I have captured the essence of Google’s new strategy below in the kernel structure. It maps neatly into what Rumelt was addressing.

Diagnosis

Google has been learning about everyone for over 20 years. They’re the king of data collection and analytics. They are the top ad network, analytics services, and data ingestion network on the planet. It is Google’s dominance in these areas that make people uncomfortable. Given the recent spate of security and privacy violations, it is understandable. The public is leery about trusting one company with all this information. Can one company secure it, respect the user’s wishes, and not be creepy?

The recent problems at Facebook and Amazon have ensnared Google. Disdain is growing for machine learning and artificial intelligence. Their core businesses built on these technologies are coming under scrutiny from regulators.
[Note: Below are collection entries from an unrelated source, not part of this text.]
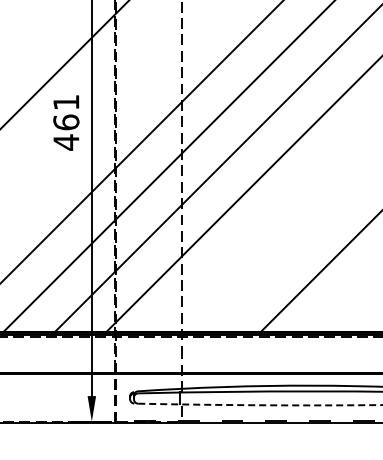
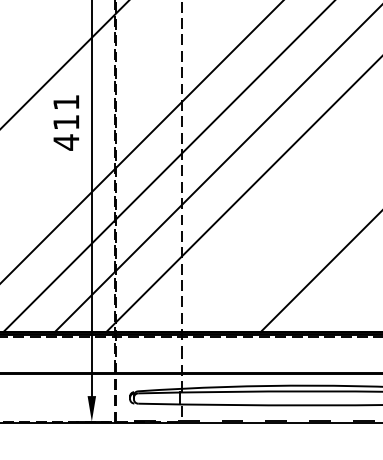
text at (66, 122): 461 -> 411
arc at (260, 405): dashed -> solid
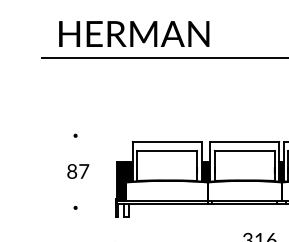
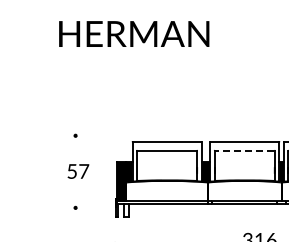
line at (163, 58): present -> none
line at (244, 150): solid -> dashed
text at (72, 171): 87 -> 57
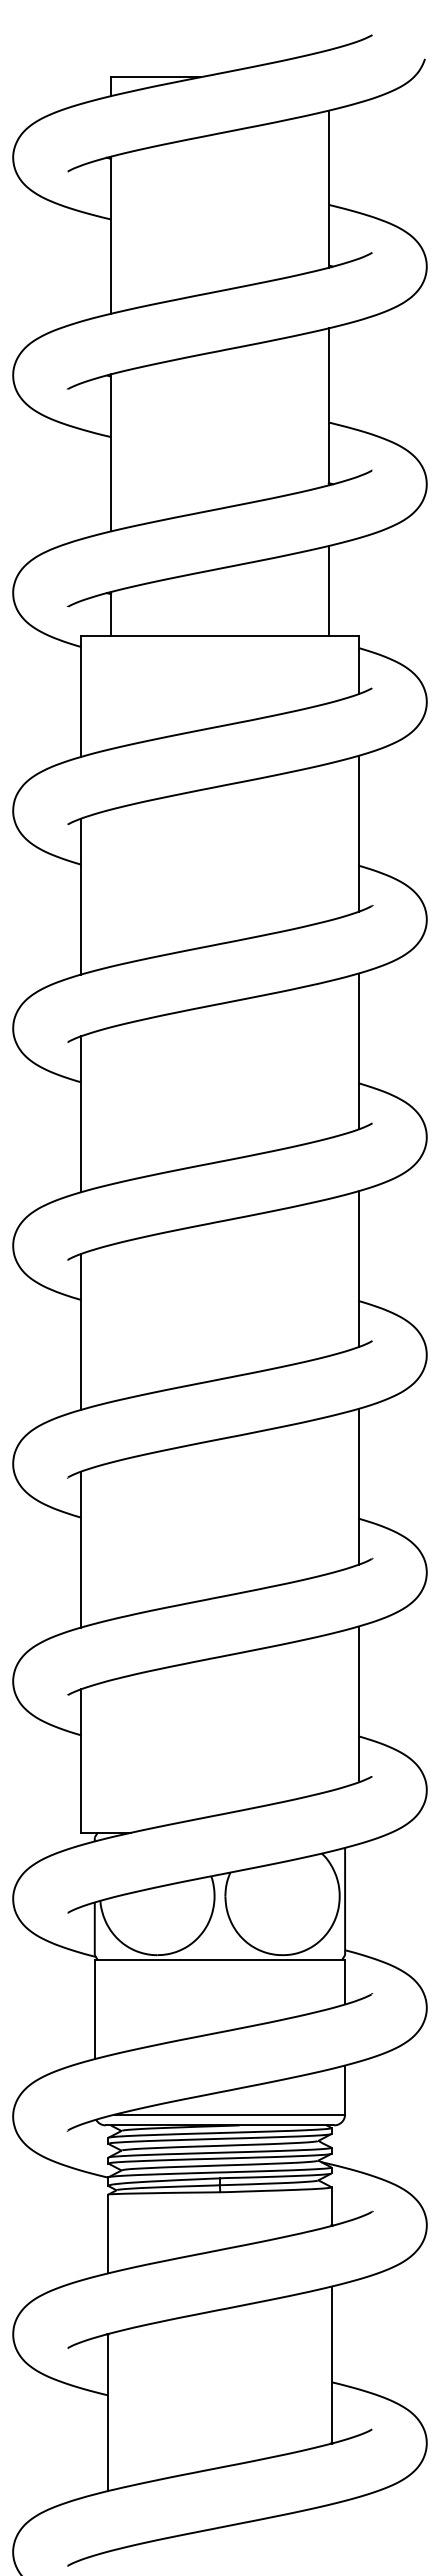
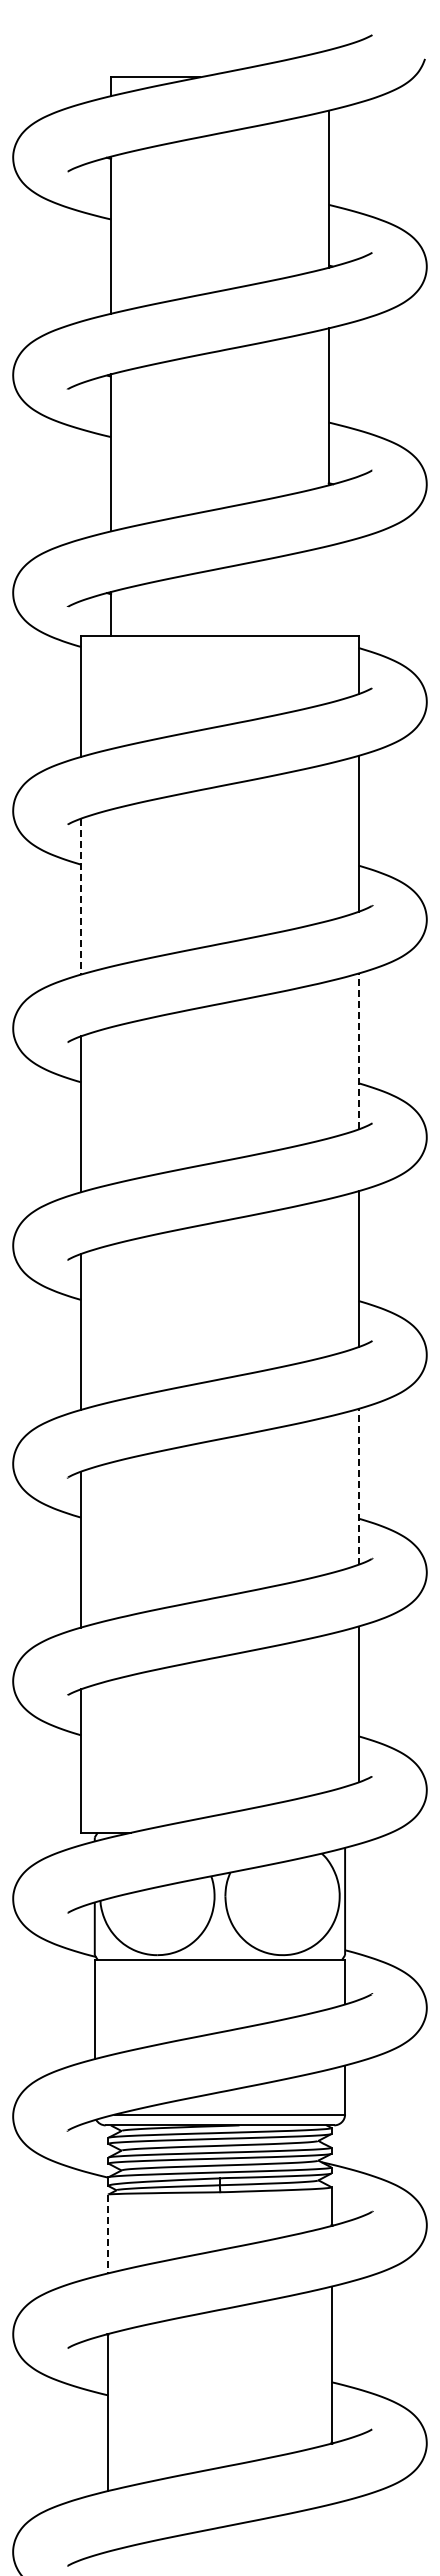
line at (328, 590): present -> none
line at (81, 896): solid -> dashed
line at (358, 1051): solid -> dashed
line at (358, 1486): solid -> dashed
line at (108, 2234): solid -> dashed
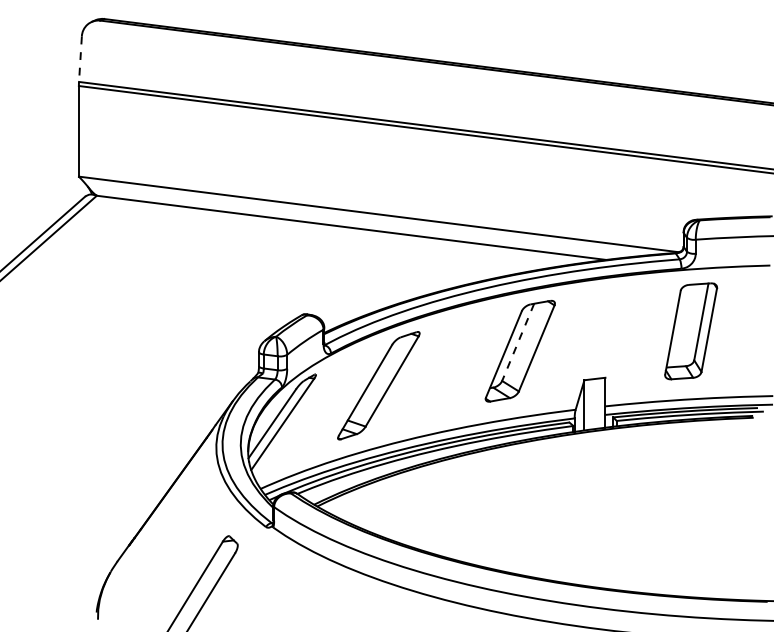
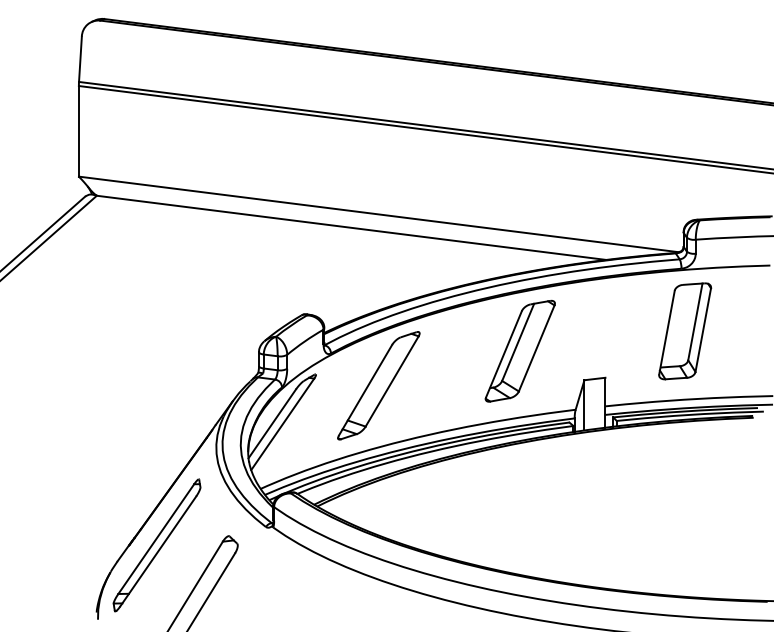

More discussion is needed about the positive aspects of the technologies.

Guiding Policies

  • Be transparent and clear about what and why Google is collecting data.
  • Respect the user’s privacy and security.
  • Make it easier to understand what is happening with their data.
  • Provide tools to control or limit the amount of data sharing that is occurring.
  • Show the tangible benefits that these technologies can make.

Coherent Actions

Google distilled their new strategy down to a single theme: be helpful. It was interesting to see the talk part of their strategy get rolled out. Talking about a more helpful Google attempts to change the narrative, but talk is cheap. In the coming months and years, we will see if Google’s strategy gets embodied in their actions.